- **Job item**:
Once more, print the records exactly as given.

- **Data excerpts**:
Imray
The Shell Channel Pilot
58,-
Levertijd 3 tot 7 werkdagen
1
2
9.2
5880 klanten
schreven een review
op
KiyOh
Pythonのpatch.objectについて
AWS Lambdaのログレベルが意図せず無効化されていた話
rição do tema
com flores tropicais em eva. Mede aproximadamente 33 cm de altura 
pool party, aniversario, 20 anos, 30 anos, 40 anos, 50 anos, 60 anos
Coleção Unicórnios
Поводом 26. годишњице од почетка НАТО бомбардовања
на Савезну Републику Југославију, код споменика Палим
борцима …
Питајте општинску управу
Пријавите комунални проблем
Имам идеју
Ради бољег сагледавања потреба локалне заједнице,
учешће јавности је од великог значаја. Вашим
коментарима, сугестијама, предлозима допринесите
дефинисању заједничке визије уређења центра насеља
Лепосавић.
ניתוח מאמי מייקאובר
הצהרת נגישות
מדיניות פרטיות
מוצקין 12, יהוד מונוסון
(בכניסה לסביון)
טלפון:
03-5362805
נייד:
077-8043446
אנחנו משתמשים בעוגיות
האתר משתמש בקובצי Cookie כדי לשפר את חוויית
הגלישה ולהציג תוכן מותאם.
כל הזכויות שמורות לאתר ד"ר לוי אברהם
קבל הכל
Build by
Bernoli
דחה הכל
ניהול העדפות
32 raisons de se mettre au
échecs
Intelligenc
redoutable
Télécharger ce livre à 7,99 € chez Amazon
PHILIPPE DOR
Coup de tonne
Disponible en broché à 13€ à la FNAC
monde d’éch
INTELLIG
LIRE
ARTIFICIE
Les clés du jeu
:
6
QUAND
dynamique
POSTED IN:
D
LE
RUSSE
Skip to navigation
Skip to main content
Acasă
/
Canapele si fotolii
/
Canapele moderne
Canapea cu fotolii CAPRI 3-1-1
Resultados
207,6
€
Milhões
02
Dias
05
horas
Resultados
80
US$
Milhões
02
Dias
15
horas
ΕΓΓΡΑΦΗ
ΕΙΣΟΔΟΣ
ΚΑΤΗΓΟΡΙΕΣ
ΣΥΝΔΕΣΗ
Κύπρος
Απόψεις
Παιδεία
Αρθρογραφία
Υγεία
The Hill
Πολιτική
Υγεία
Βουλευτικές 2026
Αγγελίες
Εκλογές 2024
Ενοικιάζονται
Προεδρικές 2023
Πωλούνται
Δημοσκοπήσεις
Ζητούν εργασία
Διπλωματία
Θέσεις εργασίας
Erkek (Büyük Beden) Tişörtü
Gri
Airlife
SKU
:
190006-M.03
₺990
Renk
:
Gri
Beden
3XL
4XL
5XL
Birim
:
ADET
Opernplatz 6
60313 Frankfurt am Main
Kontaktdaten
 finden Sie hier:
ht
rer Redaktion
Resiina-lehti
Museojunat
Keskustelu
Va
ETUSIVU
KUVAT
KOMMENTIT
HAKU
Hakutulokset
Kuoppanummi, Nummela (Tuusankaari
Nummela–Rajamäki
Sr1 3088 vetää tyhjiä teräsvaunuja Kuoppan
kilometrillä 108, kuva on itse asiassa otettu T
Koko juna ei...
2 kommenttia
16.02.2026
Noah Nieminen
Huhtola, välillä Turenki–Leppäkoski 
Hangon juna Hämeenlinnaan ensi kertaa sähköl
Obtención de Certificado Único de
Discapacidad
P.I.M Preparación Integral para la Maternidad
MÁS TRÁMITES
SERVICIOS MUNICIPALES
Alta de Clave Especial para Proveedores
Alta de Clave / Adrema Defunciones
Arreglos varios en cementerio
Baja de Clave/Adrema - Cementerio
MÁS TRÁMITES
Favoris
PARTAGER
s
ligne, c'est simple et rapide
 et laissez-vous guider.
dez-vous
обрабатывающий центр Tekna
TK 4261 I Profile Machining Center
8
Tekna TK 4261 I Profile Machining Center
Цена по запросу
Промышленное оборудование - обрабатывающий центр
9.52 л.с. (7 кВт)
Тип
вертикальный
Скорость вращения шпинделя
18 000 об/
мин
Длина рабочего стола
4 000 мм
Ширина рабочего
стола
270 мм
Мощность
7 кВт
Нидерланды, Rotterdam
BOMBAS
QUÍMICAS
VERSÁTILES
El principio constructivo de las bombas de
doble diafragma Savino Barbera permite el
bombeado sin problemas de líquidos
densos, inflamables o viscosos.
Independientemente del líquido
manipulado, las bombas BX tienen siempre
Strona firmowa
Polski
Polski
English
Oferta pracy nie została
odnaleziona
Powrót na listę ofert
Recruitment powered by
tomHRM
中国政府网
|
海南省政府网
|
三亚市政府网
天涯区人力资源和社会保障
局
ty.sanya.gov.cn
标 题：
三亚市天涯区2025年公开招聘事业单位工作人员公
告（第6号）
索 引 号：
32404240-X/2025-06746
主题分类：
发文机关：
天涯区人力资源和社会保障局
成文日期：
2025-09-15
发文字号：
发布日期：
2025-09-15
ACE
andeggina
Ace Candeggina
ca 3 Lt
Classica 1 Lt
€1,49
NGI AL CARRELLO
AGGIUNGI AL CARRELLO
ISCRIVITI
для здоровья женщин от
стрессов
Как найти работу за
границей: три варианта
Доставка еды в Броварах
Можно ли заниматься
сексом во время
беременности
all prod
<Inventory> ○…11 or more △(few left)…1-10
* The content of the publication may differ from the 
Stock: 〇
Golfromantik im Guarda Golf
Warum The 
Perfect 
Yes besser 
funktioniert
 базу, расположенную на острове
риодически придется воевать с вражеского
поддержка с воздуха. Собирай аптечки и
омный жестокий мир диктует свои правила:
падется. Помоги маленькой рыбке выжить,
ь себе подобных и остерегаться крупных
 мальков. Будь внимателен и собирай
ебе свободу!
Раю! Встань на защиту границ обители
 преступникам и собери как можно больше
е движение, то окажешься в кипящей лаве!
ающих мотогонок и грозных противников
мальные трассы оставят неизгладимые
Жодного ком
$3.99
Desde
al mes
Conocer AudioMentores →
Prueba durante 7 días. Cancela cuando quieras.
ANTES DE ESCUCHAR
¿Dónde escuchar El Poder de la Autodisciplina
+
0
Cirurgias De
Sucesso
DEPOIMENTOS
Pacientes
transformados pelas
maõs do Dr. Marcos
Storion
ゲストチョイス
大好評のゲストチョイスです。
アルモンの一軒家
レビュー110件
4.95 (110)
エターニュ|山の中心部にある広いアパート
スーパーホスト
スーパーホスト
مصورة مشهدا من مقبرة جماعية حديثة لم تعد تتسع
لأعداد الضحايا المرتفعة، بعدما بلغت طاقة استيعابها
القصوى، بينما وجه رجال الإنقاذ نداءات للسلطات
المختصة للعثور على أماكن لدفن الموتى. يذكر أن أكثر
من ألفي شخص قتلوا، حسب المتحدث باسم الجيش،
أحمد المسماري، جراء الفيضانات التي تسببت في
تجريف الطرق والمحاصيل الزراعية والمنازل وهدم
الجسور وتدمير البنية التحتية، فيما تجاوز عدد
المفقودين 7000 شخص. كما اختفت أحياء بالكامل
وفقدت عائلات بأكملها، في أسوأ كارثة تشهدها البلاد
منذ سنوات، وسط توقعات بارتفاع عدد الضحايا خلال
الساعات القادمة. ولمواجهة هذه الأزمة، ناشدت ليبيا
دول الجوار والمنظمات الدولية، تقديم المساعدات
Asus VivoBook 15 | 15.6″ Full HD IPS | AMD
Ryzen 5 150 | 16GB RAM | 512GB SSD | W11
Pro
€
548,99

- **Result of the task**:
Imray
The Shell Channel Pilot
58,-
Levertijd 3 tot 7 werkdagen
1
2
9.2
5880 klanten
schreven een review
op
KiyOh
Pythonのpatch.objectについて
AWS Lambdaのログレベルが意図せず無効化されていた話
rição do tema
com flores tropicais em eva. Mede aproximadamente 33 cm de altura 
pool party, aniversario, 20 anos, 30 anos, 40 anos, 50 anos, 60 anos
Coleção Unicórnios
Поводом 26. годишњице од почетка НАТО бомбардовања
на Савезну Републику Југославију, код споменика Палим
борцима …
Питајте општинску управу
Пријавите комунални проблем
Имам идеју
Ради бољег сагледавања потреба локалне заједнице,
учешће јавности је од великог значаја. Вашим
коментарима, сугестијама, предлозима допринесите
дефинисању заједничке визије уређења центра насеља
Лепосавић.
ניתוח מאמי מייקאובר
הצהרת נגישות
מדיניות פרטיות
מוצקין 12, יהוד מונוסון
(בכניסה לסביון)
טלפון:
03-5362805
נייד:
077-8043446
אנחנו משתמשים בעוגיות
האתר משתמש בקובצי Cookie כדי לשפר את חוויית
הגלישה ולהציג תוכן מותאם.
כל הזכויות שמורות לאתר ד"ר לוי אברהם
קבל הכל
Build by
Bernoli
דחה הכל
ניהול העדפות
32 raisons de se mettre au
échecs
Intelligenc
redoutable
Télécharger ce livre à 7,99 € chez Amazon
PHILIPPE DOR
Coup de tonne
Disponible en broché à 13€ à la FNAC
monde d’éch
INTELLIG
LIRE
ARTIFICIE
Les clés du jeu
:
6
QUAND
dynamique
POSTED IN:
D
LE
RUSSE
Skip to navigation
Skip to main content
Acasă
/
Canapele si fotolii
/
Canapele moderne
Canapea cu fotolii CAPRI 3-1-1
Resultados
207,6
€
Milhões
02
Dias
05
horas
Resultados
80
US$
Milhões
02
Dias
15
horas
ΕΓΓΡΑΦΗ
ΕΙΣΟΔΟΣ
ΚΑΤΗΓΟΡΙΕΣ
ΣΥΝΔΕΣΗ
Κύπρος
Απόψεις
Παιδεία
Αρθρογραφία
Υγεία
The Hill
Πολιτική
Υγεία
Βουλευτικές 2026
Αγγελίες
Εκλογές 2024
Ενοικιάζονται
Προεδρικές 2023
Πωλούνται
Δημοσκοπήσεις
Ζητούν εργασία
Διπλωματία
Θέσεις εργασίας
Erkek (Büyük Beden) Tişörtü
Gri
Airlife
SKU
:
190006-M.03
₺990
Renk
:
Gri
Beden
3XL
4XL
5XL
Birim
:
ADET
Opernplatz 6
60313 Frankfurt am Main
Kontaktdaten
 finden Sie hier:
ht
rer Redaktion
Resiina-lehti
Museojunat
Keskustelu
Va
ETUSIVU
KUVAT
KOMMENTIT
HAKU
Hakutulokset
Kuoppanummi, Nummela (Tuusankaari
Nummela–Rajamäki
Sr1 3088 vetää tyhjiä teräsvaunuja Kuoppan
kilometrillä 108, kuva on itse asiassa otettu T
Koko juna ei...
2 kommenttia
16.02.2026
Noah Nieminen
Huhtola, välillä Turenki–Leppäkoski 
Hangon juna Hämeenlinnaan ensi kertaa sähköl
Obtención de Certificado Único de
Discapacidad
P.I.M Preparación Integral para la Maternidad
MÁS TRÁMITES
SERVICIOS MUNICIPALES
Alta de Clave Especial para Proveedores
Alta de Clave / Adrema Defunciones
Arreglos varios en cementerio
Baja de Clave/Adrema - Cementerio
MÁS TRÁMITES
Favoris
PARTAGER
s
ligne, c'est simple et rapide
 et laissez-vous guider.
dez-vous
обрабатывающий центр Tekna
TK 4261 I Profile Machining Center
8
Tekna TK 4261 I Profile Machining Center
Цена по запросу
Промышленное оборудование - обрабатывающий центр
9.52 л.с. (7 кВт)
Тип
вертикальный
Скорость вращения шпинделя
18 000 об/
мин
Длина рабочего стола
4 000 мм
Ширина рабочего
стола
270 мм
Мощность
7 кВт
Нидерланды, Rotterdam
BOMBAS
QUÍMICAS
VERSÁTILES
El principio constructivo de las bombas de
doble diafragma Savino Barbera permite el
bombeado sin problemas de líquidos
densos, inflamables o viscosos.
Independientemente del líquido
manipulado, las bombas BX tienen siempre
Strona firmowa
Polski
Polski
English
Oferta pracy nie została
odnaleziona
Powrót na listę ofert
Recruitment powered by
tomHRM
中国政府网
|
海南省政府网
|
三亚市政府网
天涯区人力资源和社会保障
局
ty.sanya.gov.cn
标 题：
三亚市天涯区2025年公开招聘事业单位工作人员公
告（第6号）
索 引 号：
32404240-X/2025-06746
主题分类：
发文机关：
天涯区人力资源和社会保障局
成文日期：
2025-09-15
发文字号：
发布日期：
2025-09-15
ACE
andeggina
Ace Candeggina
ca 3 Lt
Classica 1 Lt
€1,49
NGI AL CARRELLO
AGGIUNGI AL CARRELLO
ISCRIVITI
для здоровья женщин от
стрессов
Как найти работу за
границей: три варианта
Доставка еды в Броварах
Можно ли заниматься
сексом во время
беременности
all prod
<Inventory> ○…11 or more △(few left)…1-10
* The content of the publication may differ from the 
Stock: 〇
Golfromantik im Guarda Golf
Warum The 
Perfect 
Yes besser 
funktioniert
 базу, расположенную на острове
риодически придется воевать с вражеского
поддержка с воздуха. Собирай аптечки и
омный жестокий мир диктует свои правила:
падется. Помоги маленькой рыбке выжить,
ь себе подобных и остерегаться крупных
 мальков. Будь внимателен и собирай
ебе свободу!
Раю! Встань на защиту границ обители
 преступникам и собери как можно больше
е движение, то окажешься в кипящей лаве!
ающих мотогонок и грозных противников
мальные трассы оставят неизгладимые
Жодного ком
$3.99
Desde
al mes
Conocer AudioMentores →
Prueba durante 7 días. Cancela cuando quieras.
ANTES DE ESCUCHAR
¿Dónde escuchar El Poder de la Autodisciplina
+
0
Cirurgias De
Sucesso
DEPOIMENTOS
Pacientes
transformados pelas
maõs do Dr. Marcos
Storion
ゲストチョイス
大好評のゲストチョイスです。
アルモンの一軒家
レビュー110件
4.95 (110)
エターニュ|山の中心部にある広いアパート
スーパーホスト
スーパーホスト
مصورة مشهدا من مقبرة جماعية حديثة لم تعد تتسع
لأعداد الضحايا المرتفعة، بعدما بلغت طاقة استيعابها
القصوى، بينما وجه رجال الإنقاذ نداءات للسلطات
المختصة للعثور على أماكن لدفن الموتى. يذكر أن أكثر
من ألفي شخص قتلوا، حسب المتحدث باسم الجيش،
أحمد المسماري، جراء الفيضانات التي تسببت في
تجريف الطرق والمحاصيل الزراعية والمنازل وهدم
الجسور وتدمير البنية التحتية، فيما تجاوز عدد
المفقودين 7000 شخص. كما اختفت أحياء بالكامل
وفقدت عائلات بأكملها، في أسوأ كارثة تشهدها البلاد
منذ سنوات، وسط توقعات بارتفاع عدد الضحايا خلال
الساعات القادمة. ولمواجهة هذه الأزمة، ناشدت ليبيا
دول الجوار والمنظمات الدولية، تقديم المساعدات
Asus VivoBook 15 | 15.6″ Full HD IPS | AMD
Ryzen 5 150 | 16GB RAM | 512GB SSD | W11
Pro
€
548,99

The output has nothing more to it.